Healthy reality: I hear about this one every year, always from the excluded person. Most of us favor one parent over another, or one sibling or child over another, and that is just being human. The fact is some people are more likable or have more interests in common with us than others. Healthy people don’t make their preferences obvious in the interest of family well-being and harmony. In dysfunctional families, especially ones where at least one parent is a narcissist, there will be a golden child, and a black sheep or neglected child. They make it blatantly obvious which child is which, and they will rally gangs of family members to try and negatively control the errant sheep, a concept beloved by narcissists known as Divide and Conquer.

Response: Don’t give in to the attempts to control. These people are not trainable, it is what it is, and if it happens to you find people who treat you as the precious human you are.

4. Problem: Grandparents undermine young parents with the grandchildren.

Healthy reality. Young families are the rulers of their own domain, and the beliefs and values they follow are the law in their family unit, so young families get to choose how they raise their children.
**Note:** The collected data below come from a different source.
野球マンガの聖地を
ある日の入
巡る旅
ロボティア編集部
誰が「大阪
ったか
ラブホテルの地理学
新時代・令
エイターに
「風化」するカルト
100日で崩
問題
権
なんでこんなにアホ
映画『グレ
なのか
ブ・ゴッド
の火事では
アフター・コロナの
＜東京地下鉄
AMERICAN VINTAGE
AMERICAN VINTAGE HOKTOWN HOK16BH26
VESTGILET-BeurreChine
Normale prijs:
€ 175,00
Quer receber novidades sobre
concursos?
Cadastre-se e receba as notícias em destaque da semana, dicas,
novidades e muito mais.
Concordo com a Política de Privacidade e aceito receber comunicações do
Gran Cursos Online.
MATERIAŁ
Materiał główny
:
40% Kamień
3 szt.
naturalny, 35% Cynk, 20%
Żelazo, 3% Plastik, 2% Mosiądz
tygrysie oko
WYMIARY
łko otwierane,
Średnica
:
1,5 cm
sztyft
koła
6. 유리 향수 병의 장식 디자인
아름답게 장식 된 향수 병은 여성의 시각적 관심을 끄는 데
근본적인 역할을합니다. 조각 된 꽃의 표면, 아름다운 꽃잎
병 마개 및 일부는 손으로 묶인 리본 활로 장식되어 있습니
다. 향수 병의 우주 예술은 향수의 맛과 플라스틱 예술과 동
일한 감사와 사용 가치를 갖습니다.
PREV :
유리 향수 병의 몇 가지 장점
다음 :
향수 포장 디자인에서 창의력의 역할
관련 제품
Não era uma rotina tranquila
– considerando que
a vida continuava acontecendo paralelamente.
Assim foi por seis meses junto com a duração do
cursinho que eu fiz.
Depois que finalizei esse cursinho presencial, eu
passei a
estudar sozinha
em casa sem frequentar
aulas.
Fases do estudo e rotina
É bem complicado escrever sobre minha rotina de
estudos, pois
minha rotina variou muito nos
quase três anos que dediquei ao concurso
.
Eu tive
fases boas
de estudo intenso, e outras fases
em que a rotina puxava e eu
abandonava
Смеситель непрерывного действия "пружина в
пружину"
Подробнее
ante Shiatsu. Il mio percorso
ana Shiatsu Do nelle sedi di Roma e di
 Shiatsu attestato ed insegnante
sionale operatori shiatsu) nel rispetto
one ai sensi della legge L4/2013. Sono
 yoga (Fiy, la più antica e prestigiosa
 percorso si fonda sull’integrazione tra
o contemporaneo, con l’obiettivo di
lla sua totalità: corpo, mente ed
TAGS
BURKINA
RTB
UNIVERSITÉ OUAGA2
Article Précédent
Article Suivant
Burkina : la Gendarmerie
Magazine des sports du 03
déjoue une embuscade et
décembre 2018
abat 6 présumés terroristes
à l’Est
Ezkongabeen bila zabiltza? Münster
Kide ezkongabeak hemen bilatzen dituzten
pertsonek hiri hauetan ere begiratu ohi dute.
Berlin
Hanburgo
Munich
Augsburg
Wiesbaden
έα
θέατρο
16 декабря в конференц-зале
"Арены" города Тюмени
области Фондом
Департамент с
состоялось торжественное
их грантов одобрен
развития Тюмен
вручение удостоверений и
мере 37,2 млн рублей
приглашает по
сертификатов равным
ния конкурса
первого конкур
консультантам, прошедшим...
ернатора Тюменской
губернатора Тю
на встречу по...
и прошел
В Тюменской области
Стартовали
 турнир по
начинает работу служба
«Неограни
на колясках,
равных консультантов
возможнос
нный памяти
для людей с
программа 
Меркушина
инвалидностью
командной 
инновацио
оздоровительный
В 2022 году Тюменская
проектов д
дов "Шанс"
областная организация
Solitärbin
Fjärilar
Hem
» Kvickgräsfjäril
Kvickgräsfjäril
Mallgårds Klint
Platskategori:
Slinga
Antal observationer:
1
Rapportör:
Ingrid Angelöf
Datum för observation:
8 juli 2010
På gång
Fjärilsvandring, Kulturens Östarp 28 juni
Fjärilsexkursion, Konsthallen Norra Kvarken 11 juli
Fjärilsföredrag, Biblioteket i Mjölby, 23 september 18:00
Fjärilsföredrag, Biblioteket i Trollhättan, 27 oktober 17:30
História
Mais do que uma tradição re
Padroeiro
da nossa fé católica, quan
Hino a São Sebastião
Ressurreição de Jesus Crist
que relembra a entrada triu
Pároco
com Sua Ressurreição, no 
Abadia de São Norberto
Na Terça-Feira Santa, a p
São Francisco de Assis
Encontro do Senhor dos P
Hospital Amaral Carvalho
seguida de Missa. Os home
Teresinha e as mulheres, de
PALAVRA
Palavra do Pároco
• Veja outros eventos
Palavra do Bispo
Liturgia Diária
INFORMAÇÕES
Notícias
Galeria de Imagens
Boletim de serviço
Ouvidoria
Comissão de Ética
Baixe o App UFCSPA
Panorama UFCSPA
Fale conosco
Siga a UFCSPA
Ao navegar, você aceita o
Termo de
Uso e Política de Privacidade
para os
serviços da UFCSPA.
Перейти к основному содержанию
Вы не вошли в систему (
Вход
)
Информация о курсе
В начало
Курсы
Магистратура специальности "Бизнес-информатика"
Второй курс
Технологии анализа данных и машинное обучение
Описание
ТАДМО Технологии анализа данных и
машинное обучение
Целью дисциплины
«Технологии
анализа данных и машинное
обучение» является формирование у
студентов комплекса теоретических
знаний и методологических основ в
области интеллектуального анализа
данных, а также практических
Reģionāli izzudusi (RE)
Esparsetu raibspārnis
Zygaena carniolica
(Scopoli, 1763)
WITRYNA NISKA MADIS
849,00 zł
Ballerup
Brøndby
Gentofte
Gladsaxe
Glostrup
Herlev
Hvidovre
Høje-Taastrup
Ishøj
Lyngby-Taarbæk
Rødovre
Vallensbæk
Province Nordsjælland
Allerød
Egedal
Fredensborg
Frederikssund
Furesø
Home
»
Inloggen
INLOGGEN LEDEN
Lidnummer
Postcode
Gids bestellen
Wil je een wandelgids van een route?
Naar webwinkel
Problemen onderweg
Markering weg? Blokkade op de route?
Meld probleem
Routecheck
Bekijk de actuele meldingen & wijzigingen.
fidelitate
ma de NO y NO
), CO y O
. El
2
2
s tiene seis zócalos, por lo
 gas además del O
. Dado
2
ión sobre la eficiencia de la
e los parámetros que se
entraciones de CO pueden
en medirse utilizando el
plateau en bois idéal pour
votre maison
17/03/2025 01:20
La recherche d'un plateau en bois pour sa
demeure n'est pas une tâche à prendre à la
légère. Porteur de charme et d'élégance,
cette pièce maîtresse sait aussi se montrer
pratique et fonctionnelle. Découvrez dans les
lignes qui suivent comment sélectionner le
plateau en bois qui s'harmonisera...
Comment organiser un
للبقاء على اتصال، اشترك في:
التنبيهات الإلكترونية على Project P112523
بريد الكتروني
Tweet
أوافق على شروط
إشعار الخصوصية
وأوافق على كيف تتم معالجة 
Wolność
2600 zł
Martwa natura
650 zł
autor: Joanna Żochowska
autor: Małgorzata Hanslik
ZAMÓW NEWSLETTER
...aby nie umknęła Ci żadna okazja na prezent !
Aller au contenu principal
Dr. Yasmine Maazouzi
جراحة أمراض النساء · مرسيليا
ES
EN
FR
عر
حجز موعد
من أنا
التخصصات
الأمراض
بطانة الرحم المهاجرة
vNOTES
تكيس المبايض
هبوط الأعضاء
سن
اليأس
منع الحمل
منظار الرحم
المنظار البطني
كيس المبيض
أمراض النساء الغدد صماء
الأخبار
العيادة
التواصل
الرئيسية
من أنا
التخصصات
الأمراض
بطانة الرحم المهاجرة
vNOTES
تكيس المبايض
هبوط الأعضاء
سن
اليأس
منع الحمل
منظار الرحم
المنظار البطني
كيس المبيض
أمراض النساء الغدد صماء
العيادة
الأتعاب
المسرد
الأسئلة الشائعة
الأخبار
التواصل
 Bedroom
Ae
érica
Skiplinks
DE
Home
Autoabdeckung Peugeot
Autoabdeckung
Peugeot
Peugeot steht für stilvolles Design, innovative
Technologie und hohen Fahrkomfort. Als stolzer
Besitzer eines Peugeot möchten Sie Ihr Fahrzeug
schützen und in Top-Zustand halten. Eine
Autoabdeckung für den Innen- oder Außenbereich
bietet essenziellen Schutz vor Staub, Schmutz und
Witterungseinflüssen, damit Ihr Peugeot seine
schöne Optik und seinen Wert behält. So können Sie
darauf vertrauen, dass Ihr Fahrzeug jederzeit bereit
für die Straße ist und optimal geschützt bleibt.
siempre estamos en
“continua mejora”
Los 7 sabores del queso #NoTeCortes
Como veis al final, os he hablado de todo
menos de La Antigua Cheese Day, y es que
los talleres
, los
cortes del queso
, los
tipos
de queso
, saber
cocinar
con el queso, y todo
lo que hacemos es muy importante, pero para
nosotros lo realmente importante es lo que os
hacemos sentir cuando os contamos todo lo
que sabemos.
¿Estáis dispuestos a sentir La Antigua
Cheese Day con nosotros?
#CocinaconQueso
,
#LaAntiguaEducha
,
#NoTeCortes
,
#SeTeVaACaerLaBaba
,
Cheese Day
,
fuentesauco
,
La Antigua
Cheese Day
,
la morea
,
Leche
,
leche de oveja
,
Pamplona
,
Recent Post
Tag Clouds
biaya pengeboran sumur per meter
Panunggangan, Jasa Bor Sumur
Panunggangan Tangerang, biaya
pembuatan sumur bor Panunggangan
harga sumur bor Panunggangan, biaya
Grandparents in functional families respect these values and have conversations with their children about what boundaries they should follow regarding visits, roles, indulgences, and what they share.

Response: If you haven’t set clear understandings and boundaries with your parents about what you need regarding their relationship with your children, don’t delay in doing it. Each spouse should be the one who does this with their own parents. Breaches of these values or rules moving forward should be pointed out, and requests to respect them reiterated. If Grandparents don’t respect the young family’s wishes, it should not be ignored. Instead, a harsh reprimand and warning of losing access to the grandchildren should be put on the table. If they continue to do as they choose, minimize access or cut them off. Note: It is perfectly healthy and normal to allow some Grandparent indulgence and rule-breaking, that is part of the fun of Grandparents, but you get a say in what that is. For example: No TV at your house, but the kids can watch a couple of shows when with your parents.

One thing that is vitally important is to understand how important it is to speak out when someone crosses the line, whether family, friend, or co-worker. So many people feel the emotional pain of being breached, the raising of the heart rate and rising steam, but end up absorbing the negative energy and saying nothing. This is extremely damaging. Our souls need us to say something, to have a voice. This will allow us to discharge the negative energy of the moment instead of absorbing and storing it. This does not mean being unkind, disrespectful, or going on the attack, it means a calm response, like, “Wow, I’m sorry you feel that way,” or “That really hurts when you say or do things like that,” or “I wish you would respect my wishes.” If you find it difficult to do it in the moment, your soul will be OK with a response later, but make sure you do it. This is excellent self-care.